SUPPLIED INFORMATION
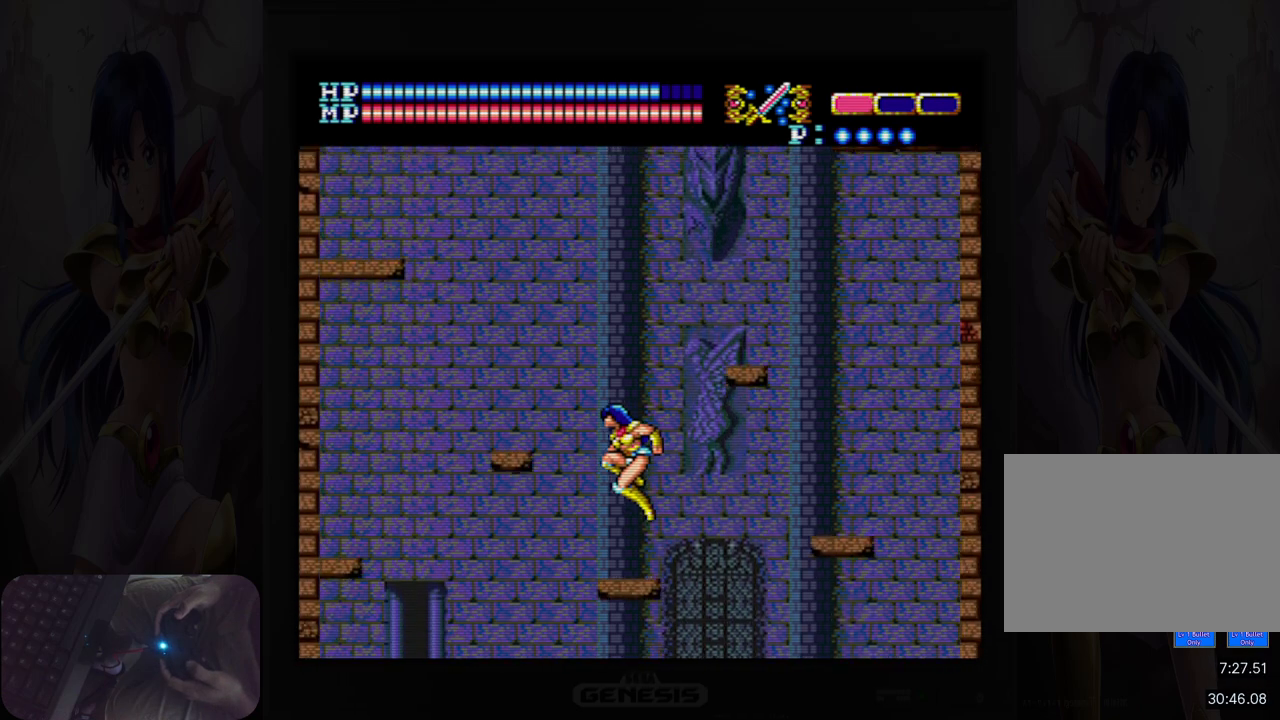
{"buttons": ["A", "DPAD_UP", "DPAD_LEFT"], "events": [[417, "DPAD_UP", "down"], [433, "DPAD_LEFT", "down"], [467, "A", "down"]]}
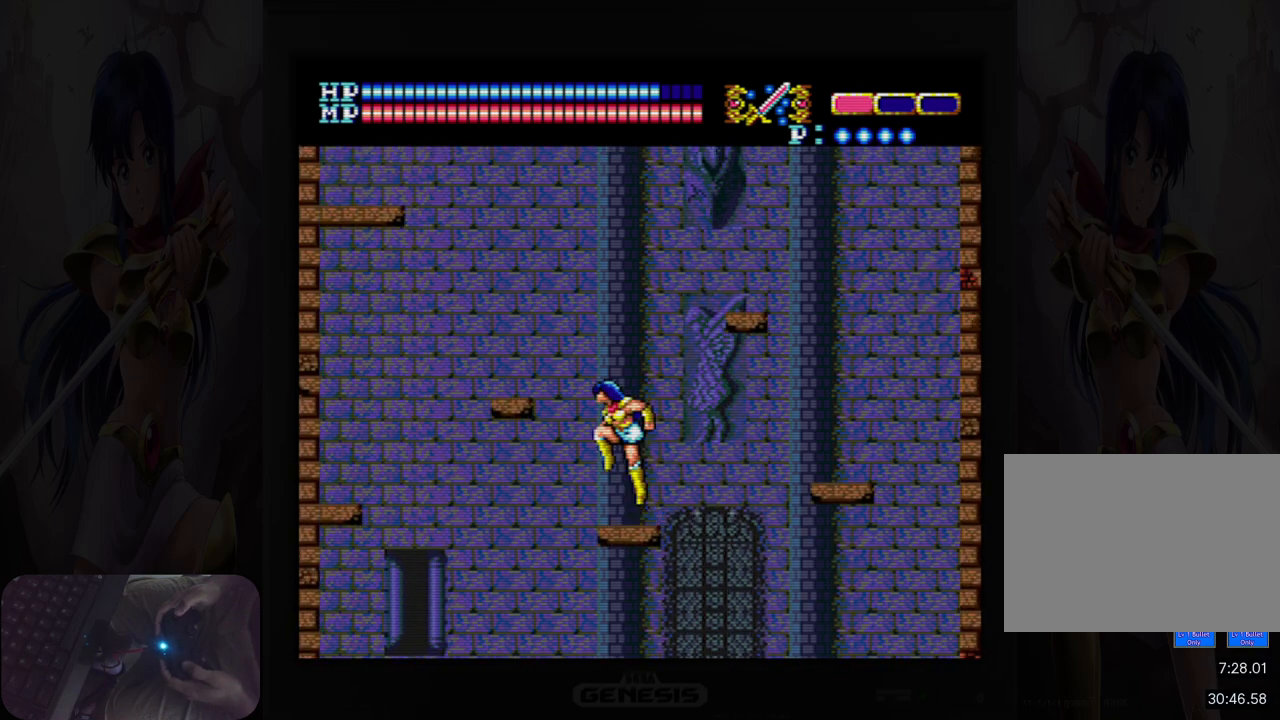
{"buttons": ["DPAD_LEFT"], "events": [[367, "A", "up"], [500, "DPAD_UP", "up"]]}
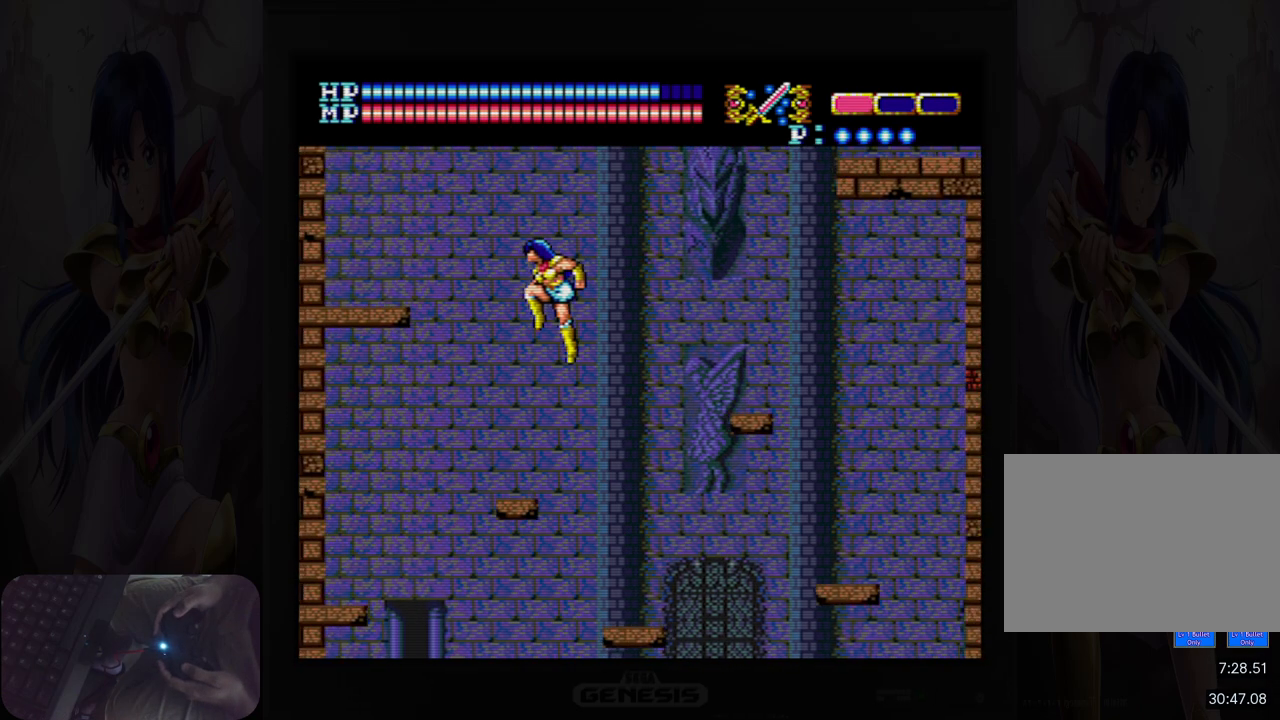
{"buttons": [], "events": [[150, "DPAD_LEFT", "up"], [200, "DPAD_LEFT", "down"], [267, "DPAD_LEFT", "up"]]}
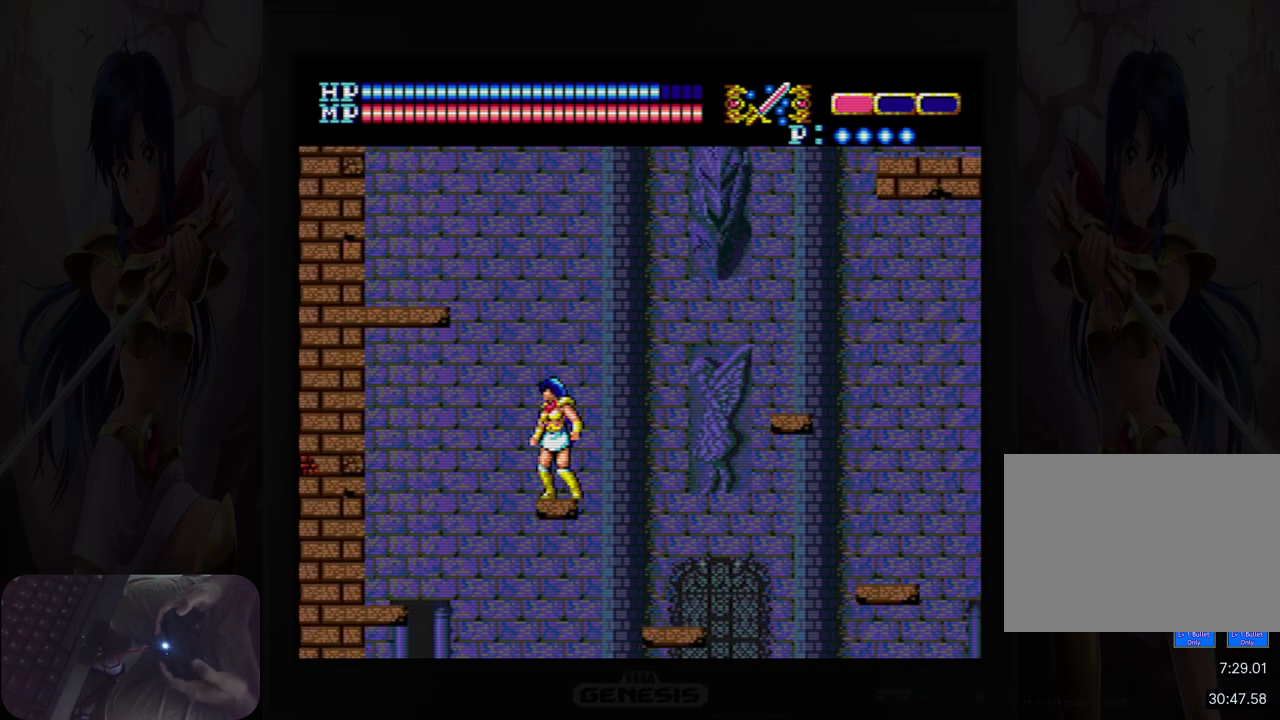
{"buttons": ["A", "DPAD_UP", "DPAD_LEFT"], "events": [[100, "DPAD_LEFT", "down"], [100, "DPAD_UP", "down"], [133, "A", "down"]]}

EXERCISE BRIEF
Where the string "down" appears in a line of the listing, copy that line.

EXPECTED ANSWER
{"buttons": ["A", "DPAD_UP", "DPAD_LEFT"], "events": [[417, "DPAD_UP", "down"], [433, "DPAD_LEFT", "down"], [467, "A", "down"]]}
{"buttons": [], "events": [[150, "DPAD_LEFT", "up"], [200, "DPAD_LEFT", "down"], [267, "DPAD_LEFT", "up"]]}
{"buttons": ["A", "DPAD_UP", "DPAD_LEFT"], "events": [[100, "DPAD_LEFT", "down"], [100, "DPAD_UP", "down"], [133, "A", "down"]]}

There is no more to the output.